Study text →
============
Desperate to attract employees, Minnesota trucking companies will pay new trainees well over $100,000 a year with signing bonuses of up to $10,000.
Americans are starting to stock up on the essentials as the threat of supply chain collapse looms. Experts warn that shortages are likely to impact the upcoming holiday season as everything from certain Thanksgiving staples to Christmas toys are predicted to be absent from shelves. Already in Minnesota, a variety of products ranging from some kinds of food to hunting ammunition are in short supply. This is due in part to a lack of workers, according to state government officials.
The transportation industry was down about 6% of its drivers in August, as compared to pre-pandemic staffing levels, according to Yahoo finance. This means there are almost 100,000 fewer commercial drivers on the roads now than there were 18 months ago. As a result, trucking companies are feeling the squeeze both from shippers who are increasingly desperate to move loads and by their own balance books.
“The cost of having a truck sit empty is high … the cost of a sitting truck is $500 to $1,500 per day, per truck,” Shane Keller of Centerline Drivers told SHRM. Centerline is a transportation staffing company that recently had to fly drivers into the Upper Midwest for one of its clients because there were none available in the region.
As a result of the need to put men behind steering wheels, “the pay has gone up tremendously,” Bruce Busada, president of the Diesel Driving Academy, told NPR. Average salaries have gone up from $40-50,000 a year to about $85,000 a year for a first-year driver, he reports.
Meanwhile, some Minnesota companies offer even more than that. For example, Martin Brower in Fridley says it will pay trainees up to $115,000 a year on top of full benefits and a $10,000 signing bonus. Bolt Express says it will give company drivers up to $14,000 a month — that’s $168,000 a year.
These companies aren’t alone either. Waste Management in Blaine now offers a $5,000 signing bonus, McLane in Northfield offers a $2,500 bonus, and Old Dominion Freight Line in Shoreview now offers same-day hiring for drivers with a salary of up to $100,000.
Dash Express in Brooklyn Center says its local drivers can earn up to $125,000 a year, provided they’re using their own truck.
While some fact-checkers insist that driver pay hasn’t actually increased, their claims usually revolve around debunking a story that says a Texas company pays over $700,000. While it’s true that this company did list that astronomical figure in its job advertisements, the company isn’t actually cutting checks for the better part of a million dollars. Rather, this was just an amount that independently contracted drivers who essentially operate their own businesses might make if they haul specialized products like frack sand or hazardous materials.
Most of the Minnesota companies listed here, however, are actually trying to entice regular staff who will receive normal, scheduled paychecks.
============
Assignment A →
In the article on Minnesota trucking pay, what daily cost of a sitting truck does Shane Keller give?
Assignment B →
Echo the trucking pay article word for word from "Meanwhile, some Minnesota" to "that’s $168,000 a year.".

Given records →
============
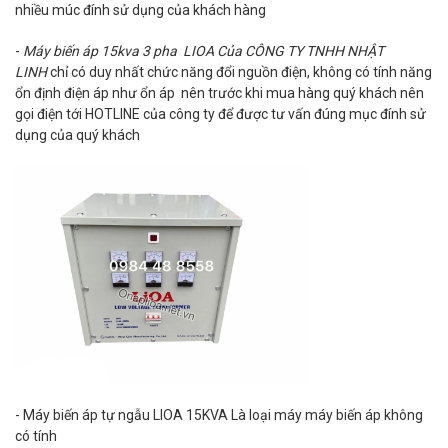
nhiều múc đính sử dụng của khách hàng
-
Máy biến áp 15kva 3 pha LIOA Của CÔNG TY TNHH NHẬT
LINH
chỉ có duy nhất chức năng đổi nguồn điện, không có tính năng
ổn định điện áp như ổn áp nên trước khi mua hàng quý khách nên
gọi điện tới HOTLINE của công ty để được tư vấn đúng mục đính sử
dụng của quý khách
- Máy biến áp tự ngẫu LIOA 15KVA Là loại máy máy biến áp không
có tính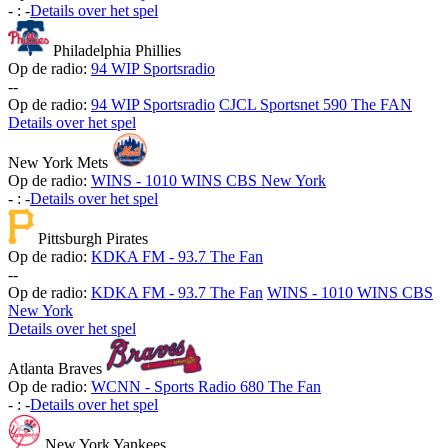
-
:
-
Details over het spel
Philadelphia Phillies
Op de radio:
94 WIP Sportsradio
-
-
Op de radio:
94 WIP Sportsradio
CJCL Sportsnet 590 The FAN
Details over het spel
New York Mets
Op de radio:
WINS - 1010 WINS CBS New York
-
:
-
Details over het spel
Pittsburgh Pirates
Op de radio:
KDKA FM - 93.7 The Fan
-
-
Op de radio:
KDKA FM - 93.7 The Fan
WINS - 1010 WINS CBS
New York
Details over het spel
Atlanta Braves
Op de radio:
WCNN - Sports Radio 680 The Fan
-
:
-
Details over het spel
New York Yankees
============
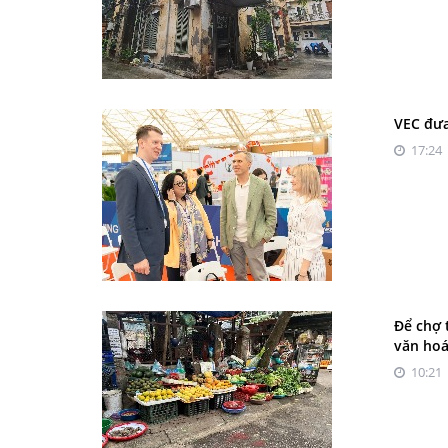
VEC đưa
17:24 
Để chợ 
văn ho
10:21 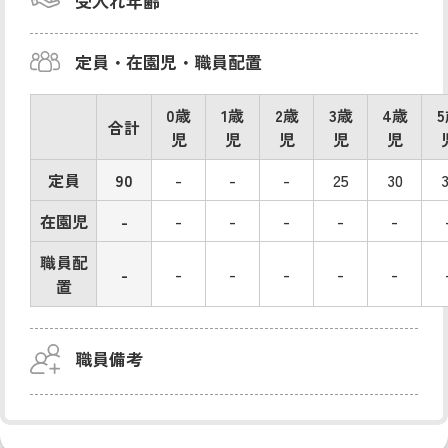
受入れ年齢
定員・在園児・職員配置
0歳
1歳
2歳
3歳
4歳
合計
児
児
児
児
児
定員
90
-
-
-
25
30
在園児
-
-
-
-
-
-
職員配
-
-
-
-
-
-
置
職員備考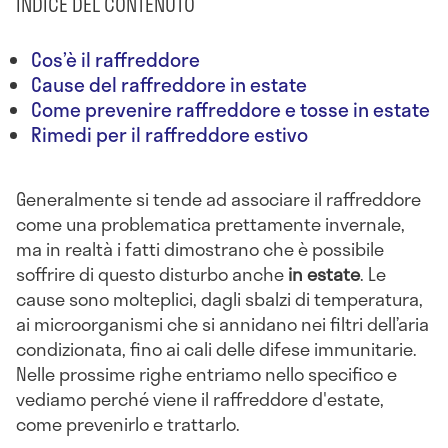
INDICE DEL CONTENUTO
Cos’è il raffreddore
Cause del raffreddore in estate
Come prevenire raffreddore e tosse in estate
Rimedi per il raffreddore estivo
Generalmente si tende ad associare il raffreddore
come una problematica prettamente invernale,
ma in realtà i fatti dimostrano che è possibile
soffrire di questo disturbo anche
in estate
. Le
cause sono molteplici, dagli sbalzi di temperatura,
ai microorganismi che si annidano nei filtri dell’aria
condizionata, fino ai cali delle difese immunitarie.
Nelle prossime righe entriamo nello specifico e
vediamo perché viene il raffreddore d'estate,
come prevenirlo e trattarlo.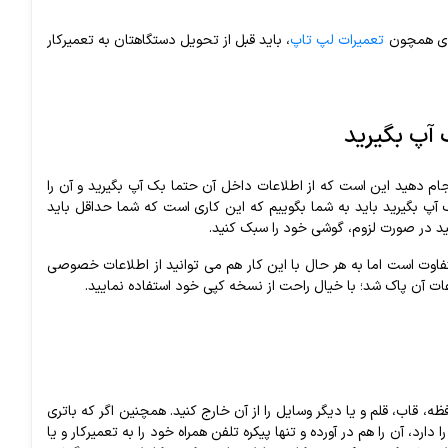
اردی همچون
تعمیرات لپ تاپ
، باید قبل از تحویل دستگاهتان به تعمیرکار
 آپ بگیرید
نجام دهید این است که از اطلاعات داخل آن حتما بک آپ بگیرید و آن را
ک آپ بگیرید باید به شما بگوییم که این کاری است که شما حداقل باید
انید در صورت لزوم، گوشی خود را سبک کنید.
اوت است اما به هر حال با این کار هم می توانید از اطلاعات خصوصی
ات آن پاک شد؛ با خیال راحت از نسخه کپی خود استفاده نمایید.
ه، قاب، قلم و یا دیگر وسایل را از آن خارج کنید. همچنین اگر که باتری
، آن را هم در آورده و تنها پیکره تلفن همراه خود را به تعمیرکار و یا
============
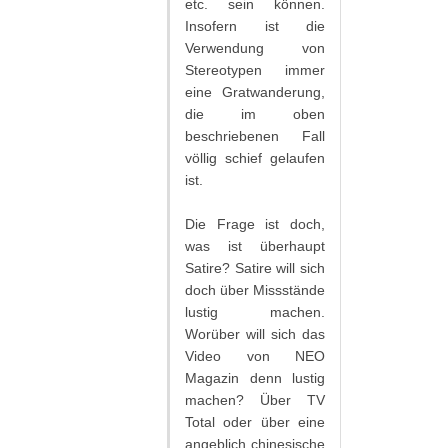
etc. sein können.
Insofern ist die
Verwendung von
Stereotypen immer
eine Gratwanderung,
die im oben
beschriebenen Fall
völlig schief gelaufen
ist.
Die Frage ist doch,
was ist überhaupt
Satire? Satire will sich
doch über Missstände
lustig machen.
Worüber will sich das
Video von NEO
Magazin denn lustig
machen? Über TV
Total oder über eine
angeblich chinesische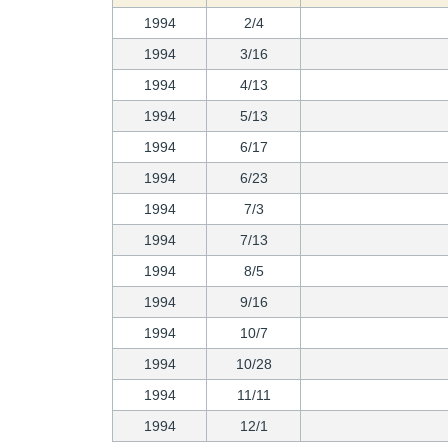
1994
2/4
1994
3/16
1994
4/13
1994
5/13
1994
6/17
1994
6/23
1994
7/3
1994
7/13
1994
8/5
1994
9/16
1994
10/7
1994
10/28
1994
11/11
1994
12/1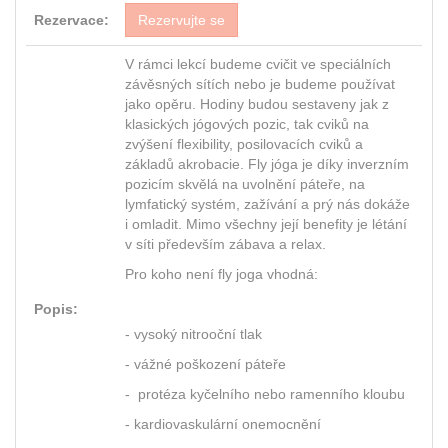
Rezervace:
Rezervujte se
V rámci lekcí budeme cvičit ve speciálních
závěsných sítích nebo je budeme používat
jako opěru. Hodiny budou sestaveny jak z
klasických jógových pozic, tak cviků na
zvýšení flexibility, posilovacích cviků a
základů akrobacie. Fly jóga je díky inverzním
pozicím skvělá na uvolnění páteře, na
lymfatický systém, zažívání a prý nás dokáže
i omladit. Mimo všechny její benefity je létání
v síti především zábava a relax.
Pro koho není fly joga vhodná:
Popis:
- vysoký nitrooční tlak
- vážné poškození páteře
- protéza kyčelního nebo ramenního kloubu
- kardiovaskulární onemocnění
============
Response area A →
$500 to $1,500 per day, per truck.

Response area B →
Meanwhile, some Minnesota companies offer even more than that. For example, Martin Brower in Fridley says it will pay trainees up to $115,000 a year on top of full benefits and a $10,000 signing bonus. Bolt Express says it will give company drivers up to $14,000 a month — that’s $168,000 a year.